(Continuação daqui)
114. A descredibilização da justiça
Se não estivesse em vigor aquela "jurisprudência de cordel" do Tribunal Constitucional (cf. aqui), segundo a qual só eram recorríveis para o Supremo as condenações inovadoras na Relação que implicassem penas de prisão iguais ou superiores a um ano - que não era o meu caso, que estava condenado em pena de multa -, é praticamente certo que o caso tinha morrido no Supremo, com este Tribunal a revogar o acórdão da Relação do Porto.
A razão é que, por essa altura (2020-21), o Supremo já tinha produzido vários acórdãos seguindo a jurisprudência do TEDH, afirmando que os tribunais portugueses estavam vinculados a segui-la e recomendando aos tribunais inferiores para a seguir (cf. aqui e aqui).
Na realidade, eu comecei por submeter o recurso ao Supremo, o qual me respondeu que não o podia apreciar por virtude da jurisprudência em vigor, emanada do Tribunal Constitucional.
E este é o ponto a que pretendia chegar - a sujeição do Supremo Tribunal de Justiça ao Tribunal Constitucional. O supremo tribunal do país deixou de ser o Supremo para passar a ser o Constitucional. E isso é uma tragédia para a justiça e para a democracia no país.
É que a maioria dos juízes do TC (sete em treze) não são juízes nenhuns, mas mandatários dos partidos, sobretudo do PS e do PSD. Quando estes partidos governam com o apoio de partidos mais pequenos, toleram que estes indiquem um "juiz" para o Constitucional. Assim, Fátima Mata-Mouros, representando o CDS, foi para o TC quando este partido apoiou o PSD de Passos Coelhos. No governo da geringonça, Clara Sottomayor (que, entretanto se demitiu) foi para o TC em representação do BE e Mariana Canotilho ainda lá está em representação do PCP.
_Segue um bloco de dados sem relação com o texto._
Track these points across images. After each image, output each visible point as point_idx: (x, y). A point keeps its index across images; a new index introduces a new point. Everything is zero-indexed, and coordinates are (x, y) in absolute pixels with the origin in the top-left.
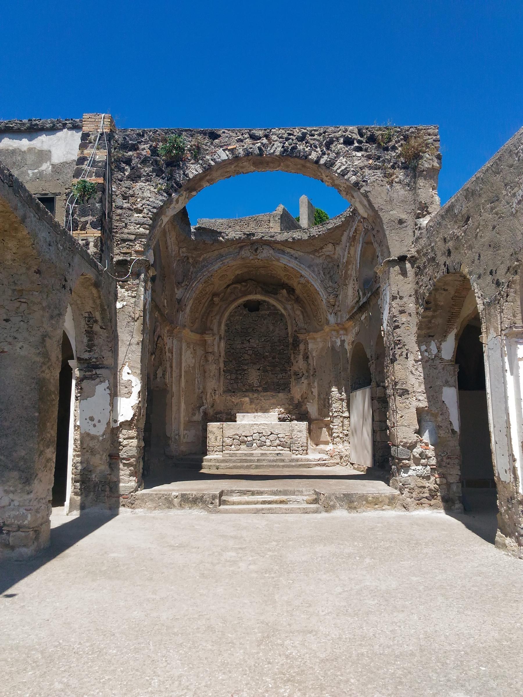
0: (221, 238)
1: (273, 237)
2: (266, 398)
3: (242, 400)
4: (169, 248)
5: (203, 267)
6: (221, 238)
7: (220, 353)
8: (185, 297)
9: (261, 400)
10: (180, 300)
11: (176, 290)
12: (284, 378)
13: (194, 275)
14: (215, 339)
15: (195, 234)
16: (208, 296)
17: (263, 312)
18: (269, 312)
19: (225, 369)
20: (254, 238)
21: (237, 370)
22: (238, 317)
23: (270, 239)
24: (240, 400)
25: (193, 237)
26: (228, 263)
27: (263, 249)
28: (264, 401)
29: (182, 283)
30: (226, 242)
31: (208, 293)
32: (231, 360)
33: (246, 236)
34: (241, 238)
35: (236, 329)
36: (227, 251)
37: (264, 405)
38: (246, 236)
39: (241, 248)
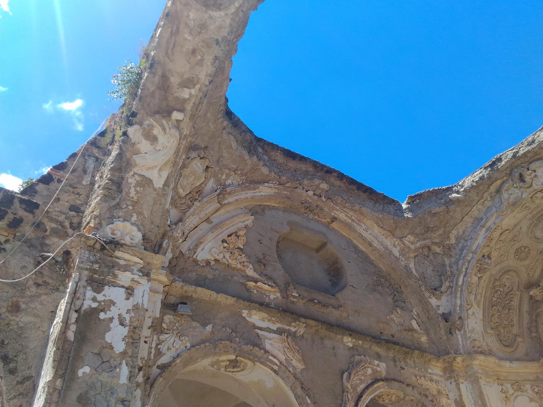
0: (454, 195)
1: (533, 141)
4: (375, 244)
5: (462, 250)
6: (454, 195)
8: (455, 305)
10: (450, 313)
11: (434, 301)
13: (455, 267)
15: (410, 210)
16: (519, 293)
20: (503, 163)
23: (530, 148)
25: (409, 215)
26: (495, 224)
27: (535, 171)
29: (441, 287)
30: (466, 196)
31: (515, 289)
33: (489, 169)
34: (483, 176)
36: (484, 209)
38: (489, 169)
39: (498, 191)
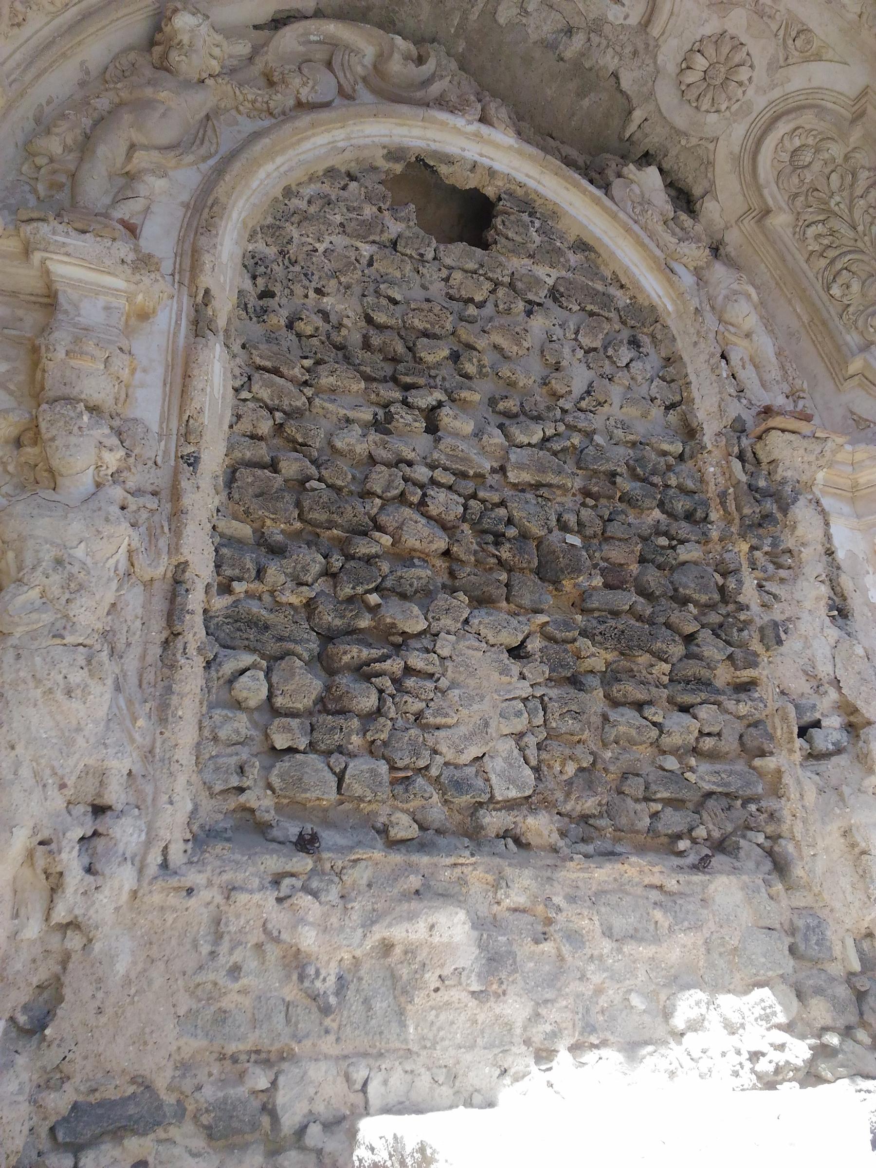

Mariana Canotilho (cf. aqui) é aliás, representativa da maioria dos seus colegas, que não são juízes nenhuns, e que se tornam "juízes" do mais alto tribunal do país sem nunca terem feito um julgamento. São mandatários dos partidos. E, mesmo entre os seis membros do TC que são juízes, são raros aqueles que são juízes do Supremo.
Quer dizer, no Tribunal que está no vértice do sistema judicial português, que faz jurisprudência a que todos os tribunais abaixo dele têm de obedecer, incluindo o Supremo, estão, em maioria, políticos disfarçados de juízes, e mesmo aqueles que são juízes são nomeados pelo poder político.
Esta é a receita certa para a politização da justiça. A politização do Tribunal Constitucional contamina todo o edifício judicial do país. Em breve, todos os tribunais estão a decidir com base em critérios políticos e não judiciais (como o meu caso é um exemplo claro). Os dois principais atributos de uma justiça democrática - a independência e a imparcialidade dos tribunais - desaparecem e, com elas, desaparece também a confiança dos cidadãos na justiça.
Não será preciso acrescentar que este é o estado - o da descredibilização da justiça - a que já chegámos no país.